Self-described cynic Flora spends her summer reading comics, while avoiding emotionally dealing with her parent’s divorce and rebelling against her mother who just wants Flora to act like a normal ten year old. Then one day Flora’s life changes when a squirrel is sucked into a vacuum cleaner and gains powers: super strength, flight, comprehension of human speech, and the ability to write poetry on a typewriter. Influenced by her comics, Flora saves Ulysses (the squirrel) and realizes she has found a genuine superhero. This newfound friend helps restore her relationship with her father, but threatens her already fragile relationship with her mother. Flora believes her own mother will end up being Ulysses’s arch nemesis. After all, a girl whose best friend is a squirrel with powers is the very opposite of normal.
While mostly a traditional novel, there are occasional “graphic novel” chapters thrown in between the more traditional material, reflecting the comic book motif that plays a major part of the story’s content. There are some funny bits in this story, but compared to Kate DiCamillo’s other Newbery Medal winner, The Tale of Desperaux, this book fell flat. The book is too motivic for its own good. It feels like DiCamillo tried to challenge herself by picking random concepts out of hat such as poetry, squirrels, comics, super powers, divorced parents, cynical girl, donuts, Pascal’s Wager, and then tried her best to weld it into a coherent and interesting story. Her attempt is admirable in that she mostly pulls it off, but it does leave the work feeling a little odd and off-putting. There is just enough structure to glue the work together, but the seams of all this randomness are apparent and it always feels like it is missing something. Flora seems a bit too angsty to keep the reader interested. All of the characters are a bit too quirky. Although I suppose that is the point, behind all the talk that Flora is a cynic and her recall of bizarre factoids gleaned from comic books, which prove surprisingly handy, she is just a girl struggling to deal with her emotions. So are the other characters.

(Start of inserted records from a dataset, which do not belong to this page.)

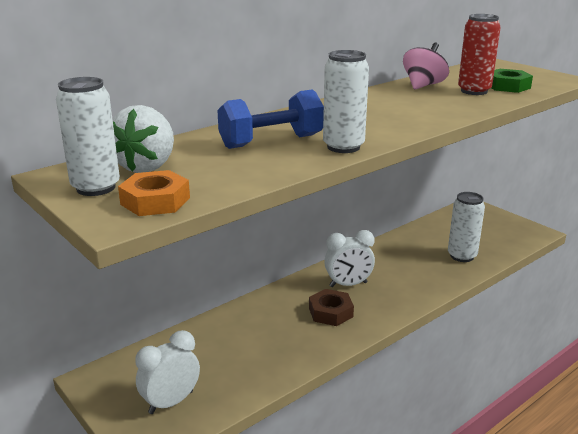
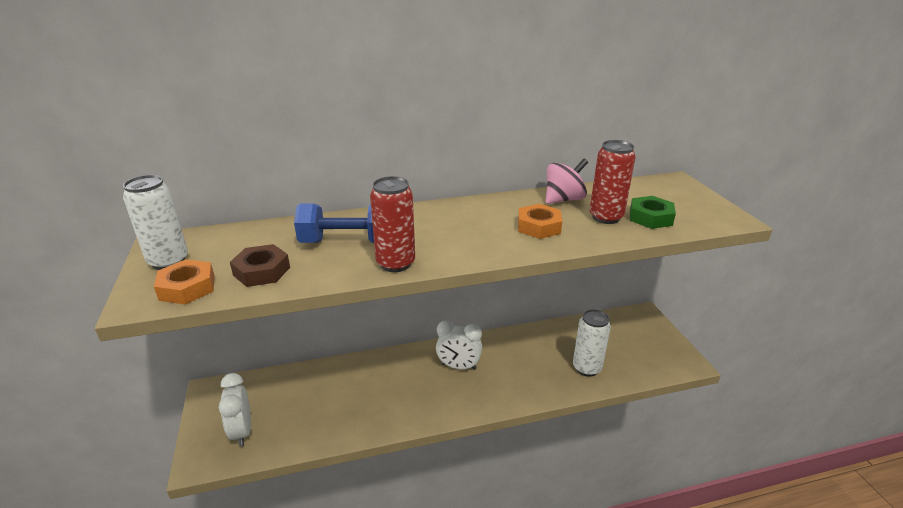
camera: 25 degrees right, 5 degrees up
white strawberry [113,105,174,173] -> none
white clock [136,330,200,414] -> white clock turned 90 degrees counterclockwise [219,373,251,447]
brown nut [309,289,354,326] -> brown nut moved to [230,244,290,287]
white can [323,50,369,153] -> red can [370,176,415,272]
none -> orange nut [518,204,562,239]

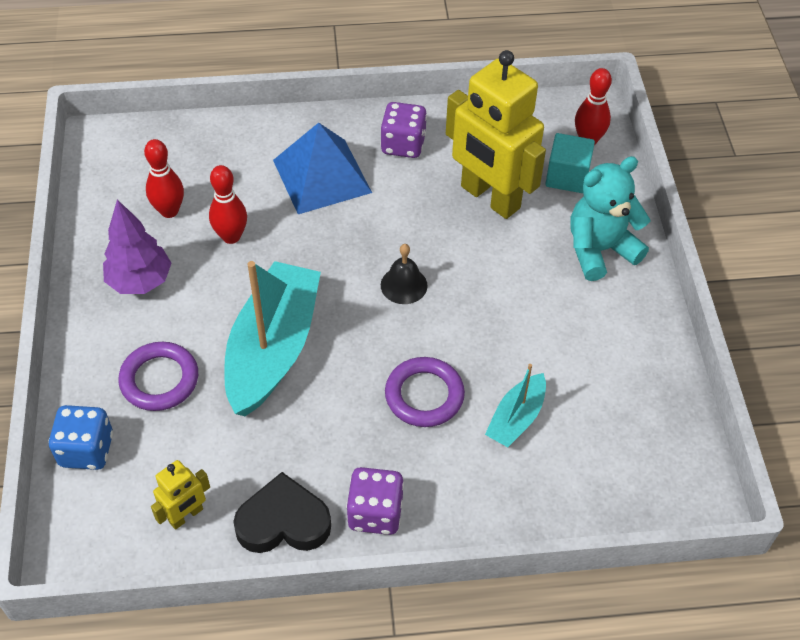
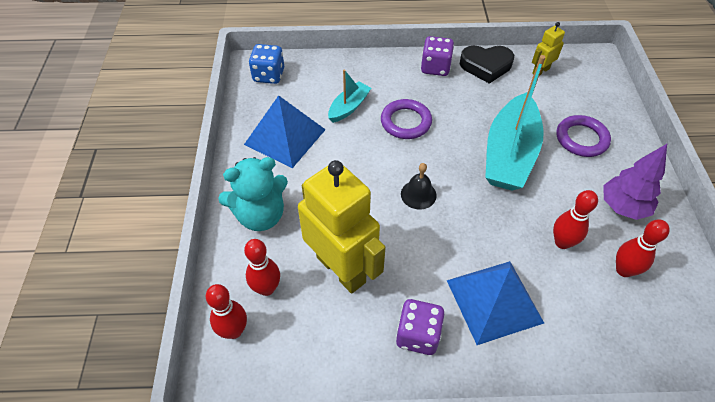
camera: 175 degrees left, 0 degrees up
blue dice [48,405,113,470] -> blue dice moved to [249,44,284,84]
turquoise cube [545,133,595,193] -> red bowling pin [244,239,280,296]
none -> blue pyramid [244,95,326,168]

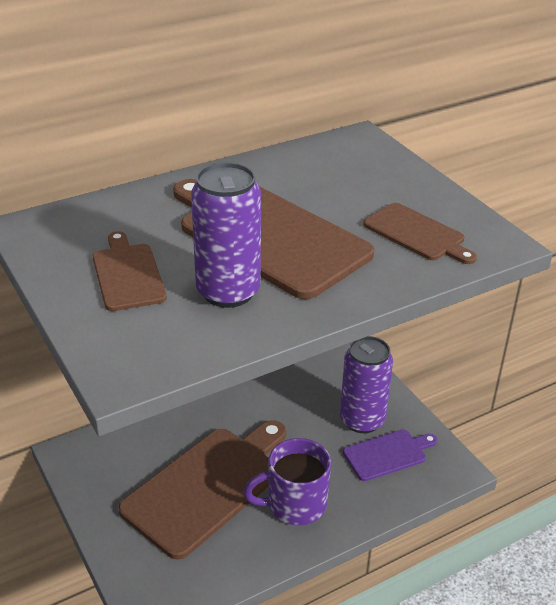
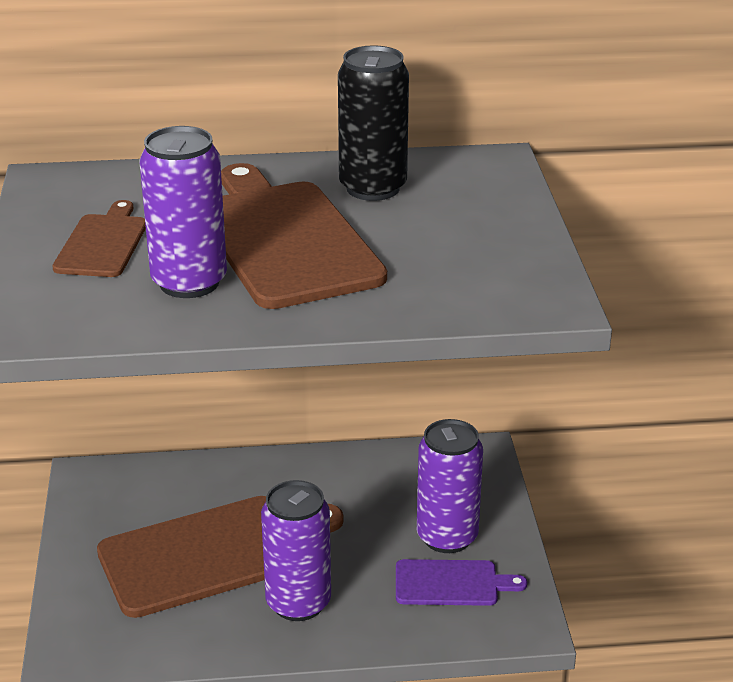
camera: 25 degrees right, 5 degrees down
purple mug [243,438,331,525] -> purple can [261,480,331,621]
brown cutting board [364,203,477,264] -> none
none -> black can [338,45,409,201]

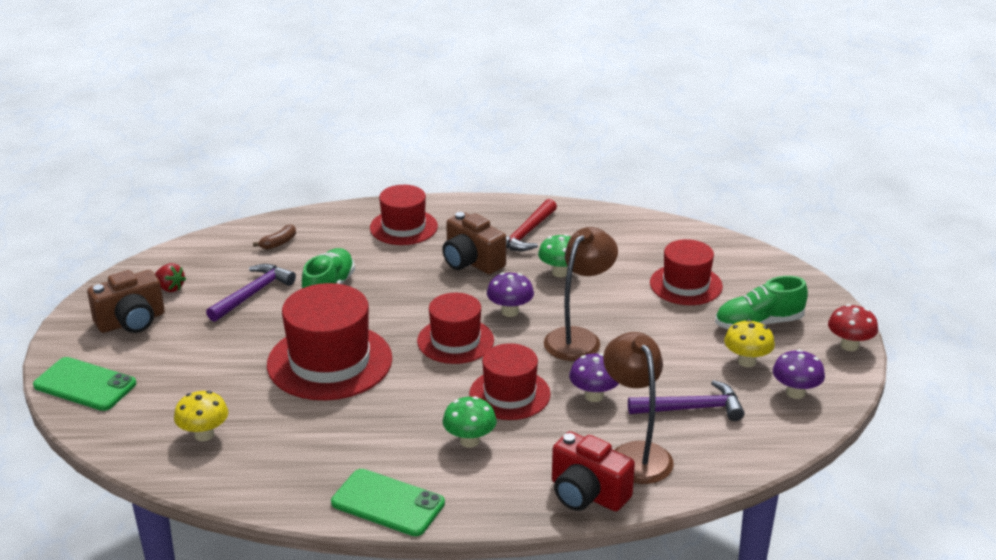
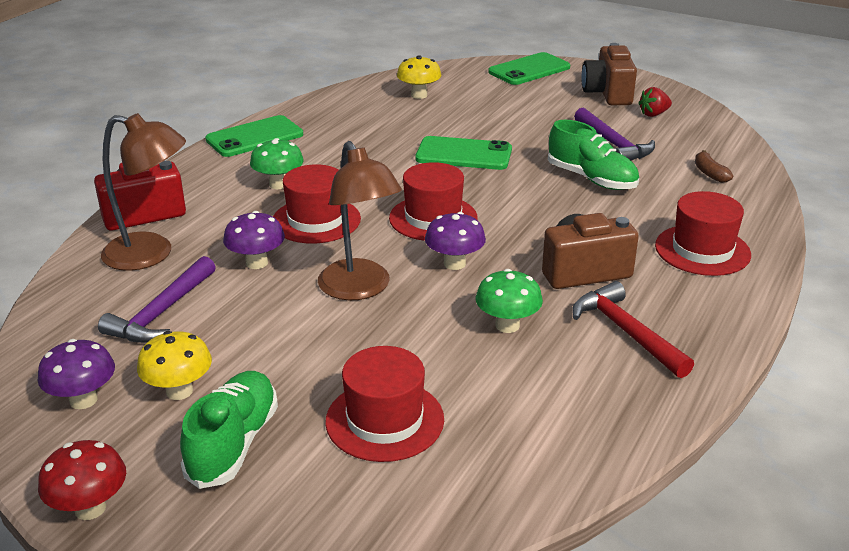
camera: 120 degrees right, 0 degrees up
red hat [267,283,392,400] -> green phone [415,136,512,170]

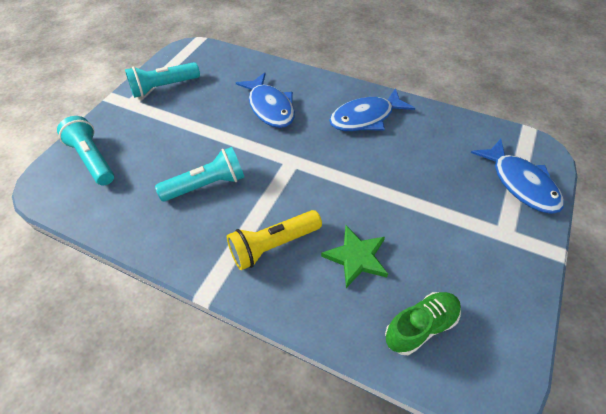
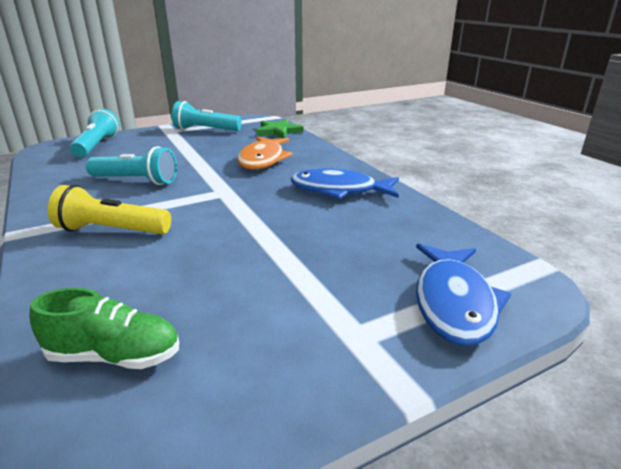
camera: 35 degrees right, 25 degrees down
blue fish [236,73,295,128] -> orange fish [237,137,293,170]
green star [321,226,388,288] -> green star moved to [256,119,303,138]

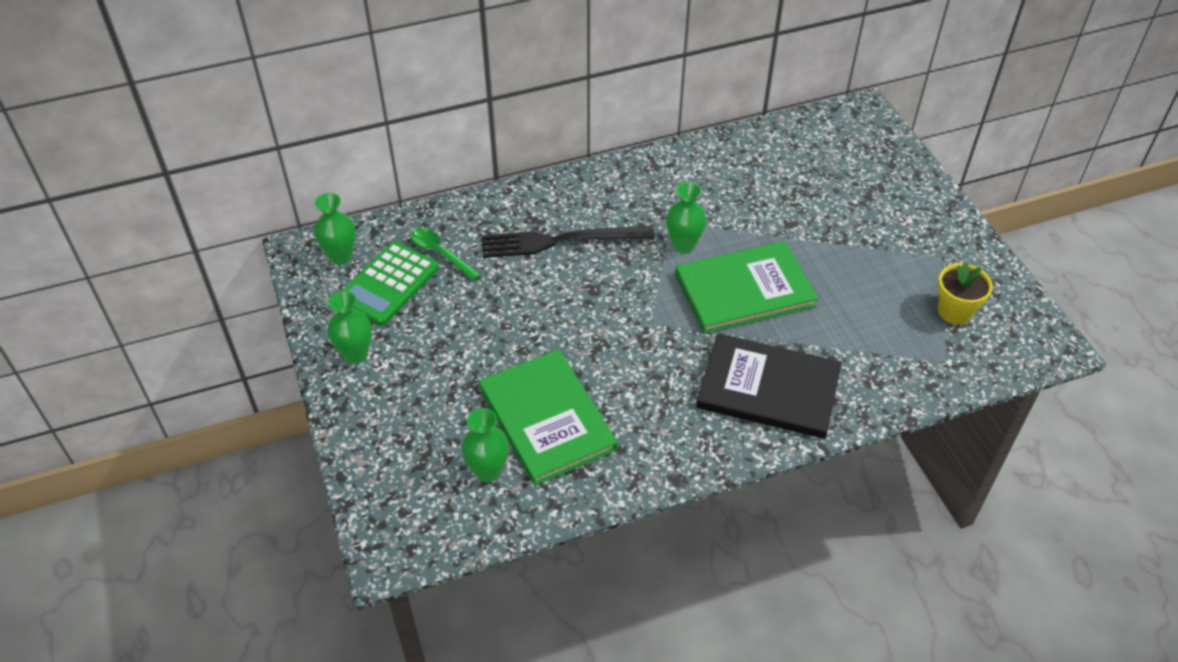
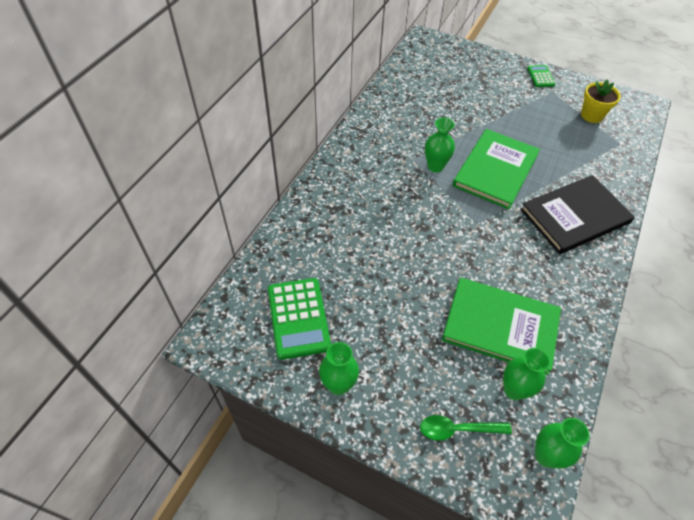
camera: 45 degrees left, 5 degrees up
green vase [314,193,356,265] -> green vase moved to [535,418,590,469]
green spoon [411,228,480,281] -> green spoon moved to [420,415,512,441]
black fork [481,226,655,258] -> none
none -> green calculator [527,65,555,87]

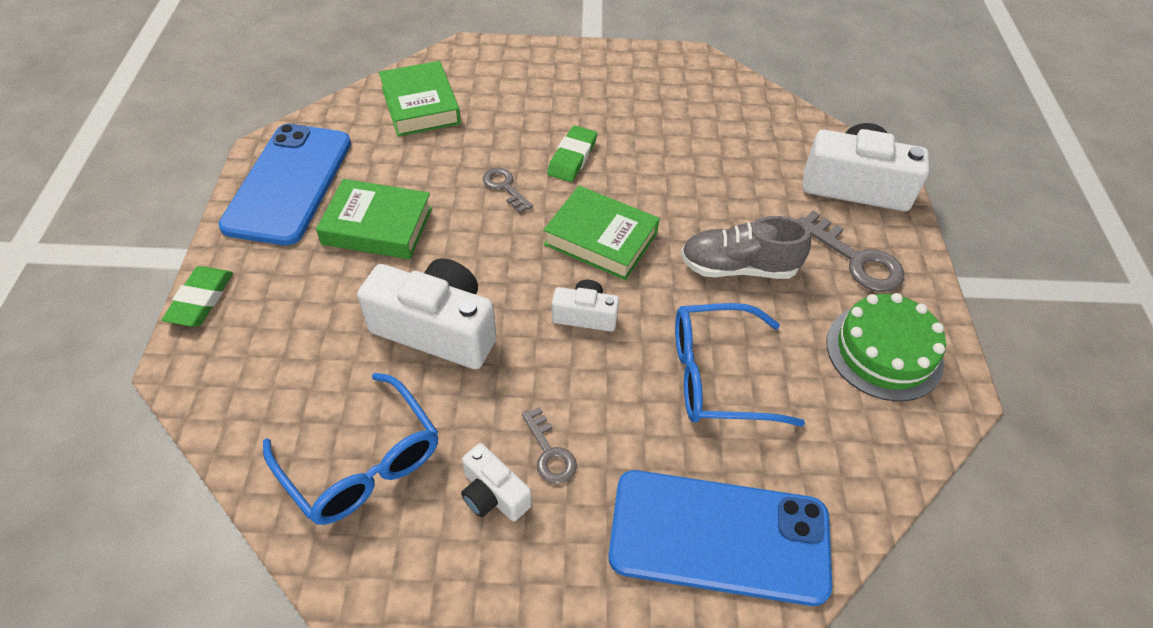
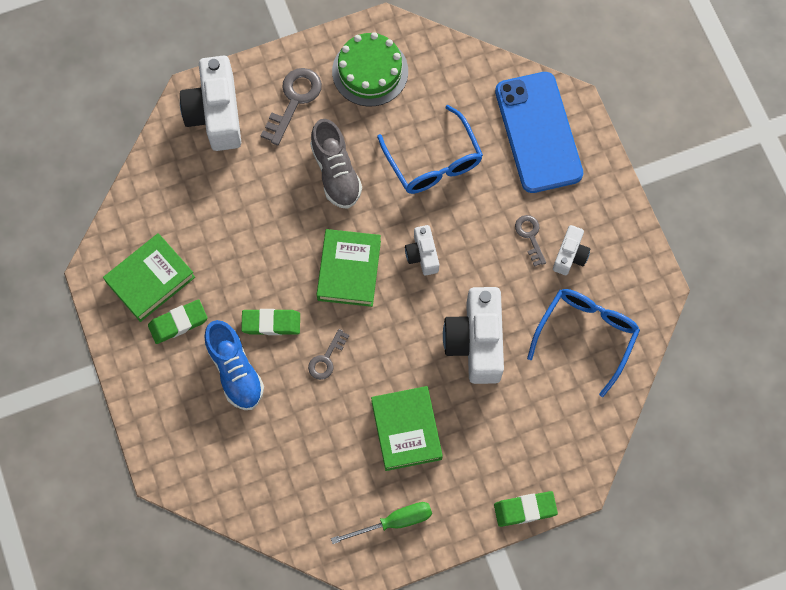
camera: 110 degrees left, 20 degrees up
blue phone [218,124,351,245] -> green screwdriver [331,502,432,544]
green book [379,61,461,137] -> green book moved to [103,233,195,322]
grey key [522,407,577,484] -> grey key turned 60 degrees counterclockwise [515,215,546,267]
none -> green eraser [148,299,208,344]
none -> blue shoe [204,320,264,410]

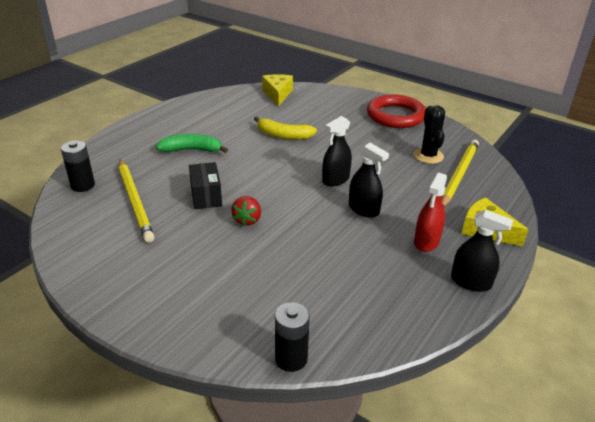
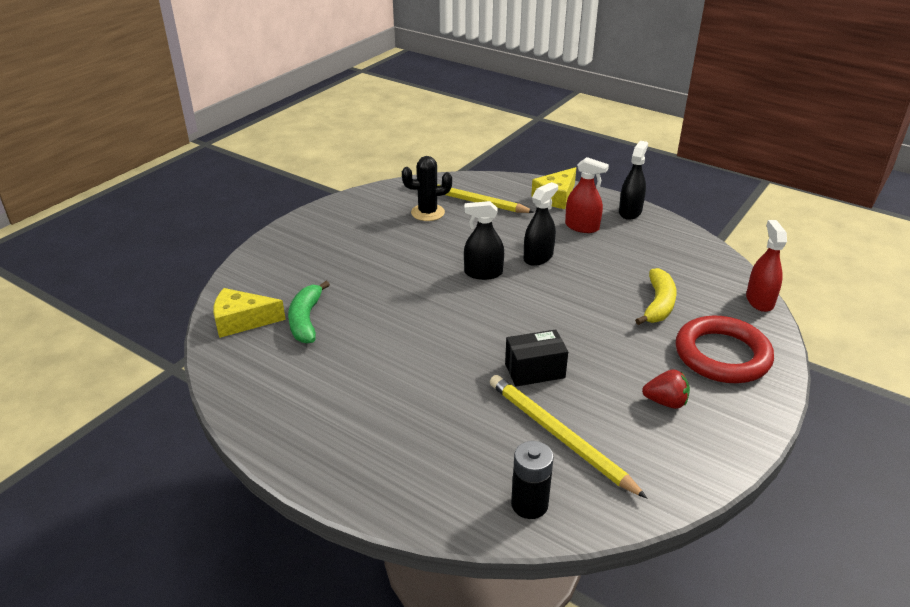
camera: 90 degrees left, 0 degrees up
yellow pencil [119,159,155,242] -> yellow pencil turned 105 degrees counterclockwise [490,375,647,498]
green banana [156,134,228,153] -> green banana moved to [288,281,330,344]
red strawberry [231,196,261,226] -> red strawberry moved to [642,369,690,409]
yellow banana [254,116,317,140] -> yellow banana moved to [635,268,677,325]
black battery [275,302,310,372] -> red spray bottle [746,220,787,312]
black spray bottle [322,116,352,187] -> black spray bottle turned 135 degrees clockwise [464,201,504,280]
red ring [367,94,426,128] -> red ring moved to [676,315,774,383]

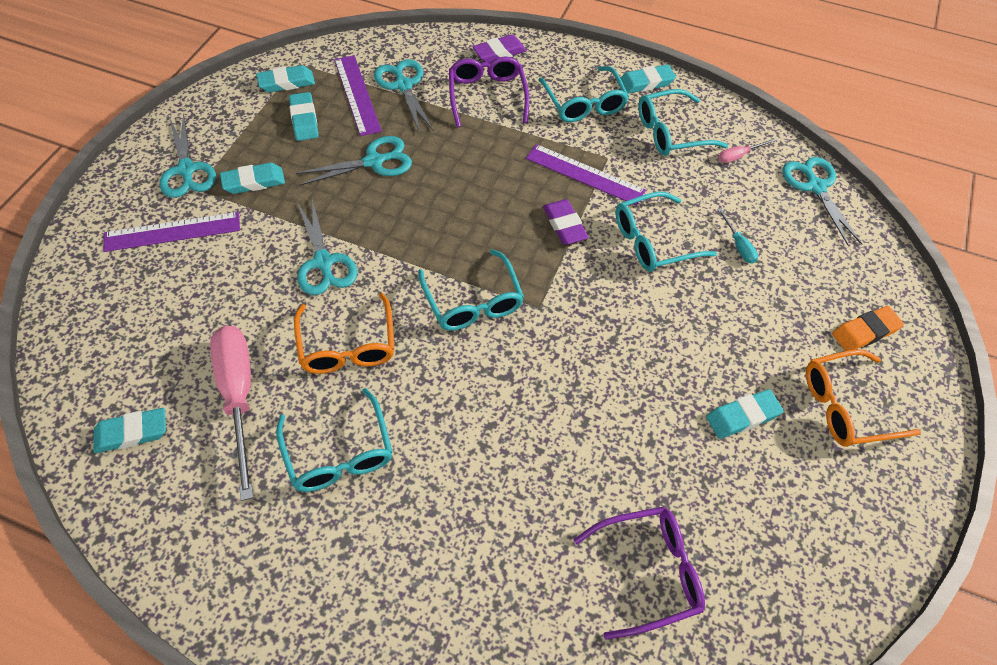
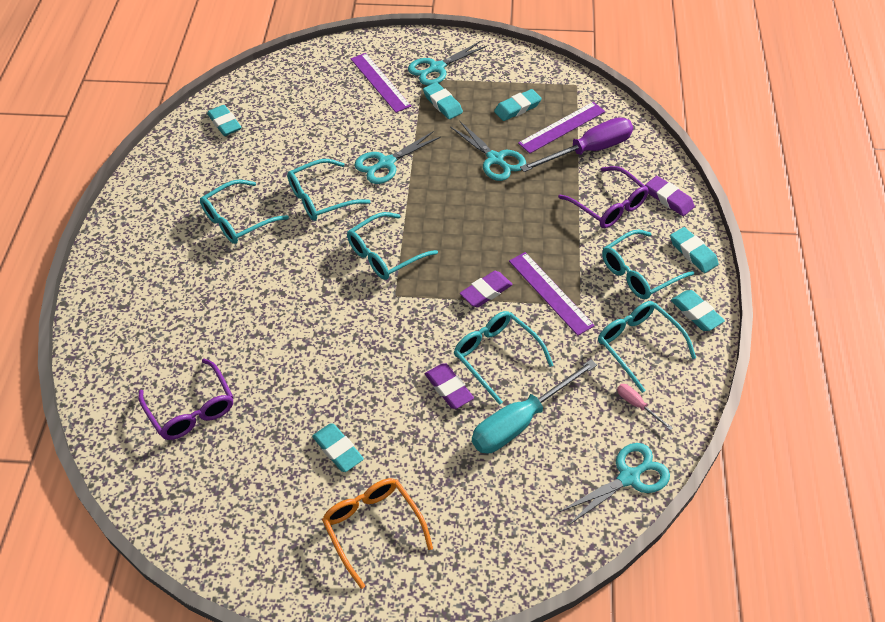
camera: 75 degrees right, 5 degrees down
pink screwdriver [210,326,253,501] -> none
turquoise eraser [256,65,315,92] -> turquoise eraser moved to [670,227,719,273]
orange glasses [294,293,394,374] -> turquoise glasses [287,159,371,221]
turquoise scissors [374,59,434,132] -> purple screwdriver [520,117,633,172]
purple glasses [449,57,529,127] -> purple glasses turned 75 degrees clockwise [558,166,649,228]
purple ruler [526,144,646,206] -> purple ruler turned 45 degrees counterclockwise [509,252,595,336]
turquoise screwdriver [717,208,758,264] -> turquoise screwdriver [472,359,597,453], size x2.29
orange eraser [832,306,904,351] -> none
none -> purple eraser [425,363,474,409]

Flora’s mom is presented as an inattentive selfish parent who treats Flora like a nuisance, but the ending makes us realize how much she cares about her daughter and that much of her actions are driven by these repressed feelings. A side character named William Spiver is temporarily blind, a psychosomatic symptom, related to his inability to emotionally deal with the perception that his mom took his new stepdad’s side during an incident. It is also implied that William and Flora have a crush on each other, but neither quite knows how to express these feelings. Even the squirrel’s poetry writing habits stem from his desire to write the emotions bubbling up in his heart, a way of expressing his joy of the world and his newfound friendship with Flora. The novel then is about how social expectations and unexpected changes in our life hamper us from expressing what we really feel. Often it is difficult to say what we really want to tell others and what is really in our hearts.